■ Work instruction
Where in the data does the word "xanh" appear? Find those lines and copy them.
═══
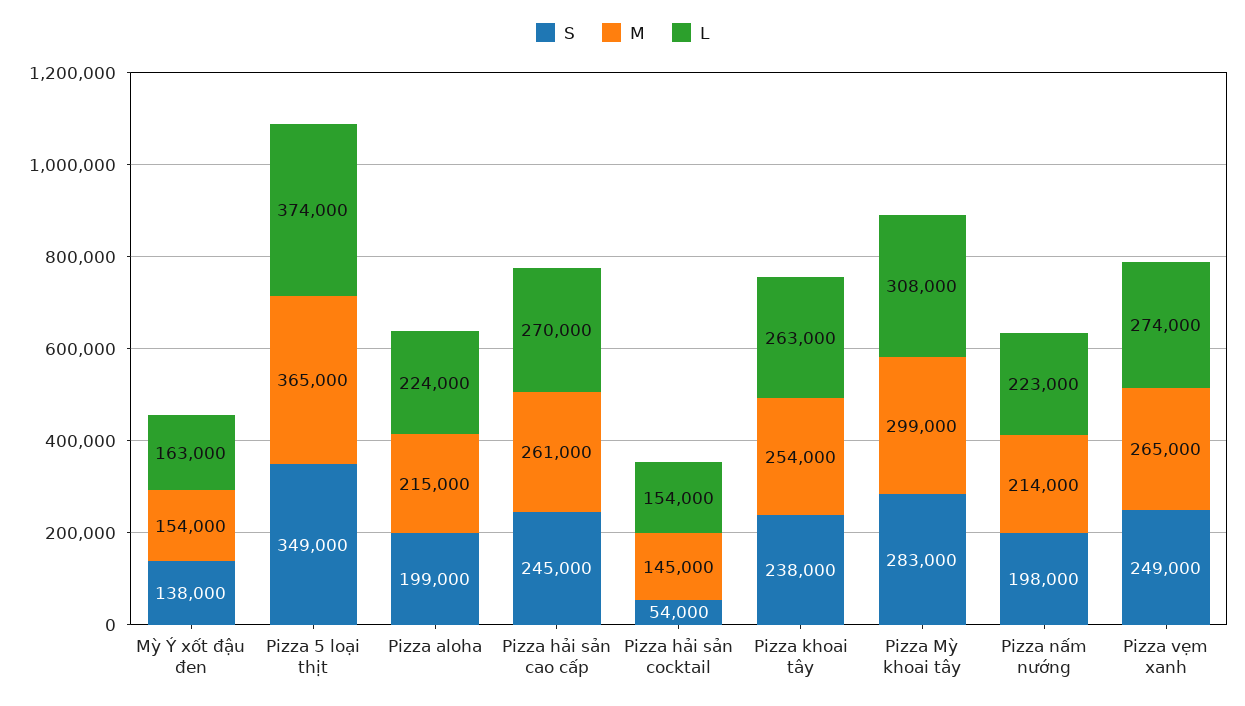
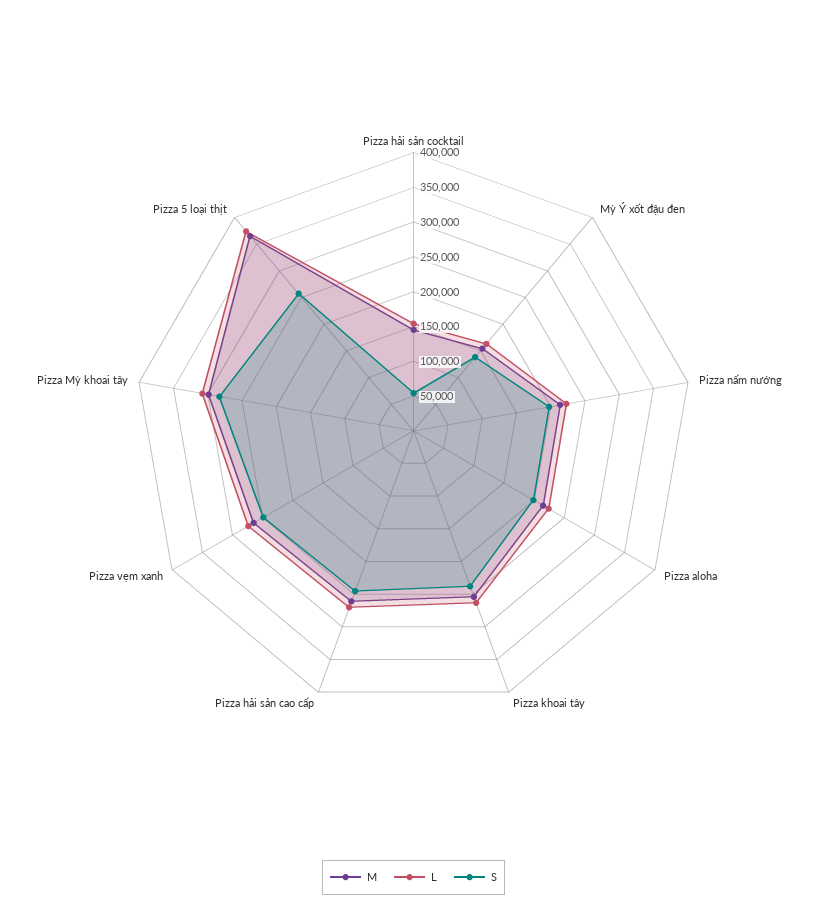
  {
    "S": {
      "Mỳ Ý xốt đậu đen": 138000,
-     "Pizza 5 loại thịt": 349000,
+     "Pizza 5 loại thịt": 250000,
      "Pizza aloha": 199000,
      "Pizza hải sản cao cấp": 245000,
      "Pizza hải sản cocktail": 54000,
      "Pizza khoai tây": 238000,
      "Pizza Mỳ khoai tây": 283000,
      "Pizza nấm nướng": 198000,
      "Pizza vẹm xanh": 249000
    },
    "M": {
      "Mỳ Ý xốt đậu đen": 154000,
      "Pizza 5 loại thịt": 365000,
      "Pizza aloha": 215000,
      "Pizza hải sản cao cấp": 261000,
      "Pizza hải sản cocktail": 145000,
      "Pizza khoai tây": 254000,
      "Pizza Mỳ khoai tây": 299000,
      "Pizza nấm nướng": 214000,
      "Pizza vẹm xanh": 265000
    },
    "L": {
      "Mỳ Ý xốt đậu đen": 163000,
      "Pizza 5 loại thịt": 374000,
      "Pizza aloha": 224000,
      "Pizza hải sản cao cấp": 270000,
      "Pizza hải sản cocktail": 154000,
      "Pizza khoai tây": 263000,
      "Pizza Mỳ khoai tây": 308000,
      "Pizza nấm nướng": 223000,
      "Pizza vẹm xanh": 274000
    }
  }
═══
■ Problem solution
      "Pizza vẹm xanh": 249000
      "Pizza vẹm xanh": 265000
      "Pizza vẹm xanh": 274000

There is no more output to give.